The national park system is over 100 years old and many park sites and public lands are showing their age with ruined roads; the deterioration of visitor centers, trails and historic structures; and obsolete electrical and hydraulic infrastructure. These problems have been exacerbated by growing numbers of visitors and inconsistent annual funding, resulting in a backlog of nearly $ 12 billion in repair needs at park sites. The problem climbs to over $ 20 billion when pending maintenance needs on other public lands are included.

At the same time, insufficient annual funding from the Land and Water Conservation Fund has increasingly compromised the integrity of our public lands and prevented their use and enjoyment by the public.

Next steps in the implementation of the new law

In October, the first month of fiscal 2021, funding is expected to be available for priority repairs in the national parks system. And in early November, the National Park Service (NPS) and other agencies are required to provide House and Senate appropriations committees and licensing committees with a detailed list of projects to be undertaken in fiscal year 2021. , which lawmakers will consider and possibly ask agencies to revise. This process will be repeated over successive years.
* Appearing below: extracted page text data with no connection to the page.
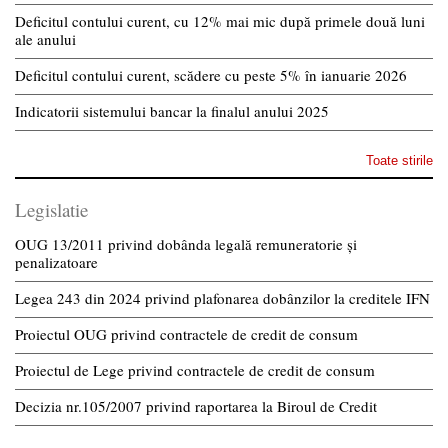
Deficitul contului curent, cu 12% mai mic după primele două luni
ale anului
Deficitul contului curent, scădere cu peste 5% în ianuarie 2026
Indicatorii sistemului bancar la finalul anului 2025
Toate stirile
Legislatie
OUG 13/2011 privind dobânda legală remuneratorie și
penalizatoare
Legea 243 din 2024 privind plafonarea dobânzilor la creditele IFN
Proiectul OUG privind contractele de credit de consum
Proiectul de Lege privind contractele de credit de consum
Decizia nr.105/2007 privind raportarea la Biroul de Credit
The NPS uses several factors to sort maintenance work and determine priority repairs, including the importance of an asset to the mission of the park unit, protection of natural and cultural resources, and safety and l visitor experience. Earlier this year, NPS released deferred maintenance data on each of its sites, including repair projects that may be eligible for Great American Outdoors Act funding.

The law is expected to have a significant effect on the restoration of our national parks and public lands due to several important provisions:

  • The law establishes a fund within the US Treasury – the National Park Service and the Public Land Legacy Restoration Fund – in which 50% of uncommitted mineral revenues (from onshore, offshore and renewable energy operations on land and water) federal) will be run over five years, with a cap of $ 1.9 billion per year.
  • Of this fund, NPS will receive 70%, the US Forest Service 15%, and the BLM, Wildlife Sanctuaries and Bureau of Indian Education schools 5% each. This translates into up to $ 1.3 billion a year for parks. The law also encourages private donations for deferred maintenance.
  • For each agency, 35% of the funding is to be used for projects related to transportation assets, the remainder to non-transportation assets such as historic sites, campgrounds, and power and water systems.
  • Mining revenues will flow into the fund over a five-year period and will remain available until spent.

To implement the work of the project, NPS may continue to outsource to companies, developing formal agreements with groups of friends of the park and contracting with service corps that employ veterans and youth. . Taking advantage of a number of these means will help NPS staff to implement projects effectively.

The articles linked below show how park restoration legislation evolved into law, a big step forward in the long journey to repair our national parks.

Marcia Argust leads the Pew Charitable Trusts campaign to restore America’s parks.